_Problem 1_
From the fake news classifier page, duplicate the part that opens with the words containing "Fake News Headline" and closes with "accuracy, epoch 2)".
_Problem 2_
On the fake news classifier page, condense the table under the headings "Notebook 1" and "Notebook 2" into a short list for each notebook, keeping its main facts.

_Page extract_
------------------------------------

Fake News Headline Classifier

	Notebook 1	Notebook 2
File	`fake_news_classifier_v2.ipynb`	`fake_news_classifier_DistilBERT.ipynb`
Model	TF-IDF (word + char n-grams) + LinearSVC	DistilBERT fine-tuned
Accuracy	96.67% (5-fold CV ± 0.27%)	98.19% (val accuracy, epoch 2)
Environment	Local / Jupyter — no GPU needed	Google Colab — free T4 GPU
Training time	< 30 seconds	~7 minutes
Interpretable	Yes — inspect LinearSVC coefficients	No — transformer black-box
Output file	`testing_data_predicted.csv`	`testing_data_predicted_distilBERT.csv`

Labels

Label	Meaning
`0`	Fake news
`1`	Real news

Project Structure

.
├── training_data.csv                          # Labeled training set (tab-sep, no header)
├── testing_data.csv                           # Unlabeled test set (label column = 2)

------------------------------------

_Data extract_
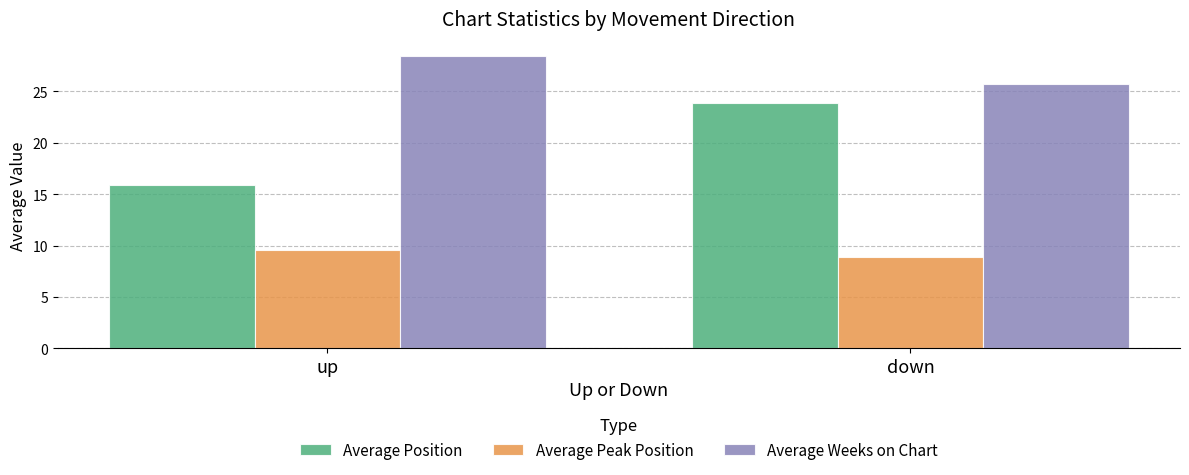

At which category is the sum across all series the highest?

down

------------------------------------

_Expected output 1_
Fake News Headline Classifier

	Notebook 1	Notebook 2
File	`fake_news_classifier_v2.ipynb`	`fake_news_classifier_DistilBERT.ipynb`
Model	TF-IDF (word + char n-grams) + LinearSVC	DistilBERT fine-tuned
Accuracy	96.67% (5-fold CV ± 0.27%)	98.19% (val accuracy, epoch 2)

_Expected output 2_
- Notebook 1 (`fake_news_classifier_v2.ipynb`): TF-IDF (word + char n-grams) with LinearSVC; 96.67% accuracy (5-fold CV ± 0.27%); runs locally in Jupyter with no GPU; trains in under 30 seconds; interpretable through LinearSVC coefficients; outputs `testing_data_predicted.csv`.
- Notebook 2 (`fake_news_classifier_DistilBERT.ipynb`): fine-tuned DistilBERT; 98.19% validation accuracy at epoch 2; runs on Google Colab's free T4 GPU; trains in about 7 minutes; not interpretable (transformer black-box); outputs `testing_data_predicted_distilBERT.csv`.